Beweisvereitelung im Wettbewerbsverfahren
Der Bundesgerichtshof (BGH) hat mit seinem Urteil vom 11.06.2015 unter dem Az. I ZR 226/13 entschieden, dass aus einer Beweisvereitelung nicht folgt, dass der Vortrag der anderen Partei als bewiesen angesehen wird. Es sei dennoch eine Beweiserhebung durchzuführen. Wenn die Beweise einer beweispflichtigen Partei nicht zur Verfügung stehen oder die behaupteten Aussagen nicht stützen, kann eine Beweislastumkehr in Frage kommen. Es sind in solchen Fällen die Beweisangebote des Gegners zu würdigen.
Die Klägerin ist ein Hersteller von Chemikalien, vor allem Pflanzenschutzmitteln. Sie verkauft unter anderem das Mittel „Decis flüssig“ mit dem Wirkstoff Deltamethrin zu 25g/l und ist zugelassen in Deutschland durch das BVL (Bundesamt für Verbraucherschutz und Lebensmittelsicherheit).
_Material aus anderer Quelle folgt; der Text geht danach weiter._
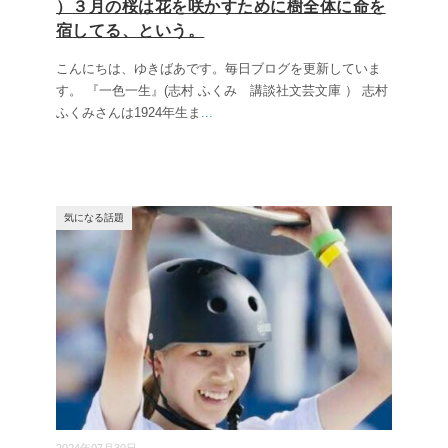
）３月の桜は花を咲かすために樹全体に命を
宿してる、という。
こんにちは、ゆきばあです。毎日ブログを更新していま
す。 『一色一生』(志村 ふくみ 講談社文芸文庫 ） 志村
ふくみさんは1924年生ま
...
気になる話題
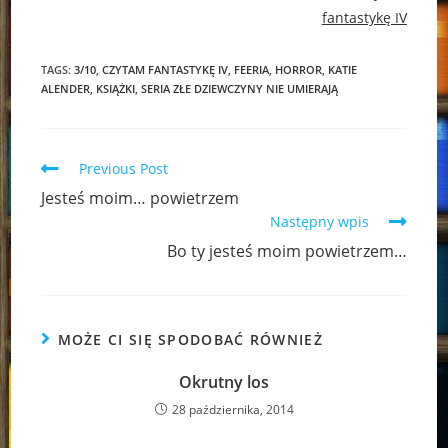
fantastykę IV
TAGS:
3/10
,
CZYTAM FANTASTYKĘ IV
,
FEERIA
,
HORROR
,
KATIE
ALENDER
,
KSIĄŻKI
,
SERIA ZŁE DZIEWCZYNY NIE UMIERAJĄ
Read
Previous Post
more
Jesteś moim… powietrzem
articles
Następny wpis
Bo ty jesteś moim powietrzem…
MOŻE CI SIĘ SPODOBAĆ RÓWNIEŻ
Okrutny los
28 października, 2014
Die Beklagte importiert Pflanzenschutzmittel nach Deutschland und bringt sie in anderen Verpackungen unter ihrem eigenem Namen auf den Markt. Sie besitzt Verkehrsfähigkeitsbescheinigungen des BVL für Pflanzenschutzmittel mit Deltamethrin.
Im Juli 2009 lieferte die Beklagte ein Pflanzenschutzmittel in Kanistern unter der Bezeichnung „H. Deltamethrin 25 EC“ an eine Firma in Magdeburg. Die Parallelimportnummer wurde vom BVL für ein Pflanzenschutzmittel vergeben, das identisch mit dem Mittel der Klägerin ist. Auf den Behältern der Beklagten ist als Produktionsdatum Dezember 2007 angegeben. Nachdem die Klägerin die Beklagte ohne Erfolg zur Abgabe einer Unterlassungserklärung aufforderte, machte sie gerichtlich geltend, dass das von der Beklagten in den deutschen Verkehr gebrachte Produkt „H. Deltamethrin 25 EC“ in Bezug auf das so genannte Nebenkomponentenprofil von Deltamethrin deutliche Abweichungen vom Referenzmittel der Klägerin aufweise.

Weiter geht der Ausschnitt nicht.